Openvpn Remote host/IP in server config

Hello All,

I have setup an Openvpn between two Ipfire hosts, the server has static public IP, the client dynamic.

When the client changes IP, the VPN is broken.

I thought that “Remote host/IP” in the server configuration was not essential, given that is not flagged *, but it seems that if the value is not correct, tha VPN will not be established.

Is it correct, or am I missing something?

Thanks for your comments,
-Gian

Hello @gian .

The easiest thing is to set up a DDns to fix that problem.

wiki.ipfire.org - Dynamic DNS

Bye.

1 Like

I used nsupdate, and it was very unreliable.

I thought that if the VPN is initiated by the client, the only requirement would be to know where the server is.

Hello again.

I can help you little, since for a point-to-point connection, I use IPSec with a pre-shared key. With IPSec there is no such problem.

Maybe someone with more experience in OpenVPN connections can help you.

Greetings.

thanks just the same Roberto,
I appreciate your help.

@gian If I understand this, a client 192.168.1.10 connects to vpn server a.a.a.a Connection successful.
Later, the client changes ip to 192.168.1.20, tries to connect to vpn server a.a.a.a but fails?

Below is a sample configuration

On IPFire OpenVPN server


The Remote host/IP field on the server can be empty.

On IPFire OpenVPN client

Edit:
The above example was tested between:

IPFire OpenVPN server having a dynamic IP address from a public pool of cable TV provider + Dynamic DNS.

IPFire OpenVPN client having a dynamic IP address from a private pool of LTE provider (10.0.0.0/255.0.0.0).

1 Like

yes, this is what happens…

My server has a static IP, so the client will have that value in “Remote Host”.

However, if I leave that information blank on the server, the client will not connect.

Is this a private or public IP address?

What IP address does the client have - public or private?

I am talking about public IPs both sides

This scenario sounds like, I go to a coffee shop, get a public ip, vpn to the office, works. Then, I go to another coffee shop, get another public ip, vpn to the office, does not work. It could happen if the second coffee shop blocks vpn traffic.

Does the IPFire server respond to pings from the IPFire client?
Does the IPFire client respond to pings from the IPFire server?

Have you tried changing the UDP protocol to TCP on the client and server?

edit
In the boxe marked below, is the public IP address of the IPFire OpenVPN server written?

edit
The following IPFire Wiki page may be helpful

Hi tphz,
both screenshots lines completely different instances of IPFire out. The first one is the Roadwarrior instance (net30 topology) the second is Net-to-Net (P2MP topology). Both instances can not work with another cause of the instance differences.
In here → wiki.ipfire.org - OpenVPN Configuration you can find explanations for both configuration possiblities. Or on Youtube for RW → IPFire Openvpn roadwarrior - YouTube and N2N → IPFire OpenVPN Net-to-Net - YouTube sadly in german but may the screen can give you also some ideas what you can do.

Best,

Erik

FYI: for the YT videos, I enabled captions, Auto-Translate, English and the translation is good.

2 Likes

Hi Erik, you’re absolutely right :smiley:

However, what I meant was that the address of the IPFire OpenVPN server, is taken into the client file, from the “Local VPN Hostname/IP” field

image

…and then imported to the IPFire OpenVPN client.

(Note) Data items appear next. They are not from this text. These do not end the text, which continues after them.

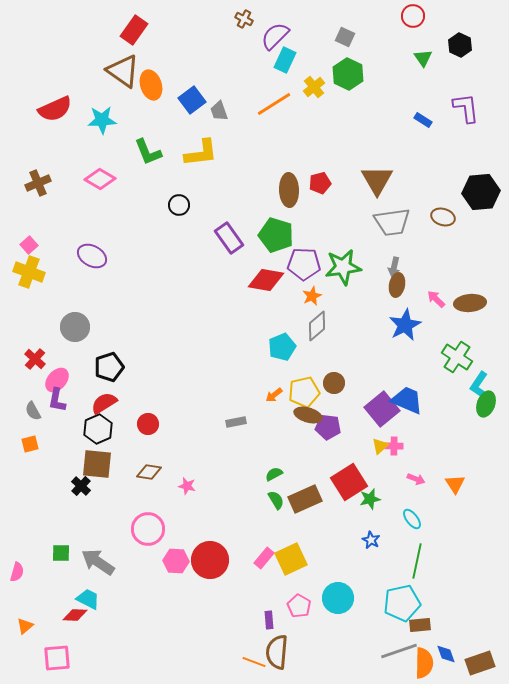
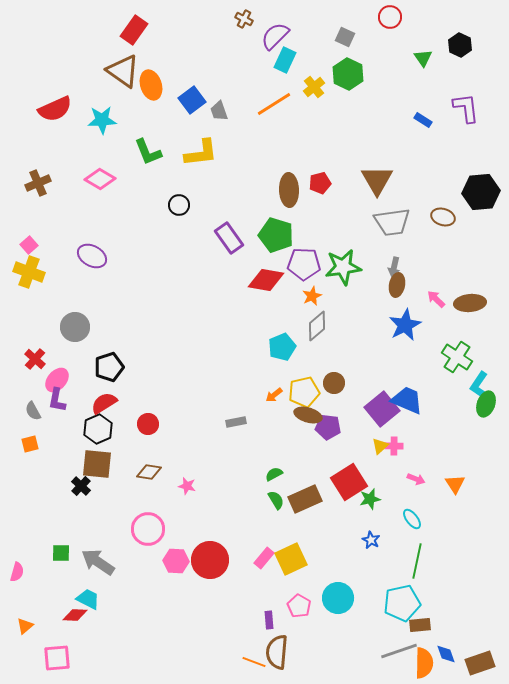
red circle at (413, 16): moved 23 px left, 1 px down
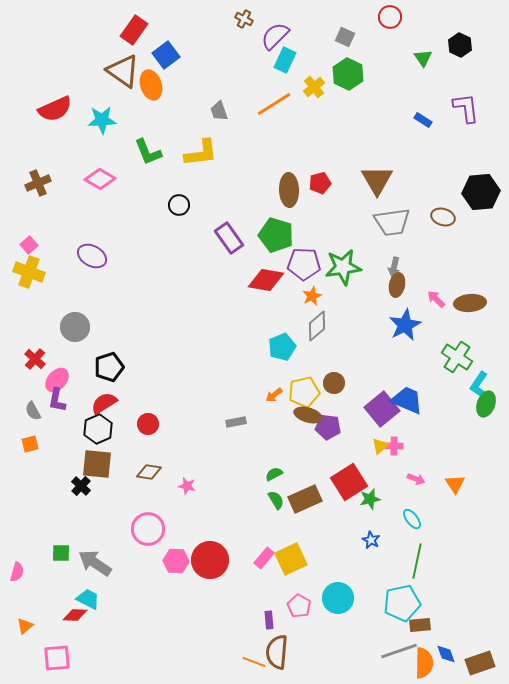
blue square at (192, 100): moved 26 px left, 45 px up
gray arrow at (98, 562): moved 3 px left, 1 px down
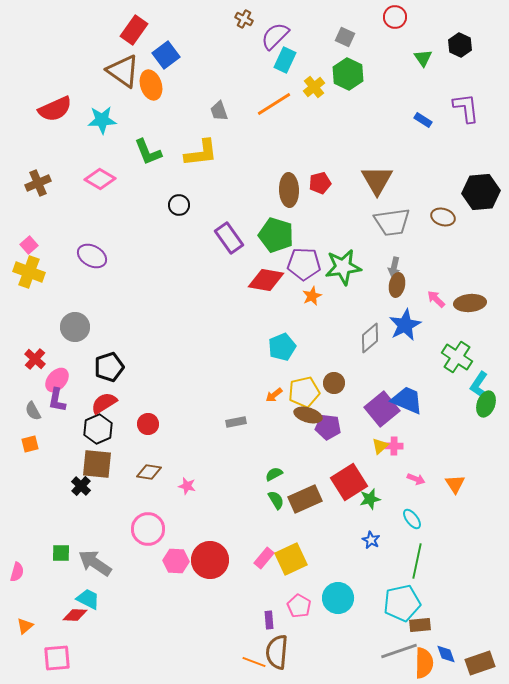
red circle at (390, 17): moved 5 px right
gray diamond at (317, 326): moved 53 px right, 12 px down
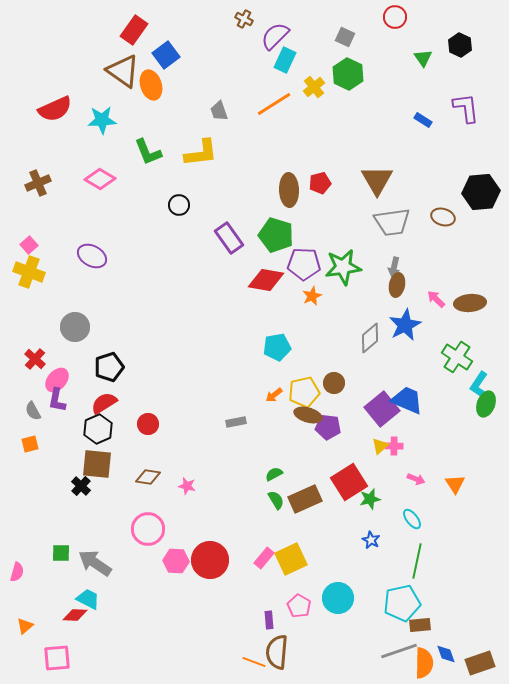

And not everyone may be aware of it.

P.S.
I changed my previous post, is this okay?

Regards
Tom

It is a site2site setup, both sides Ipfire.

The server will reply to ping from the client, given that the server address is known, whereas the server can’t ping the client if the service provider has changed IP, because this one will be unknown.

Site2Site use the dynamic dns on it the remote machine that is. Use a dynamic dns service on that ipfire box under services they have multiple to choose from. Then use that name in the field for the vpn setup instead of ip. PS not sure it was fixed in the last two releases as the client side was broken and I had to use 157 release to get the certs to import correctly.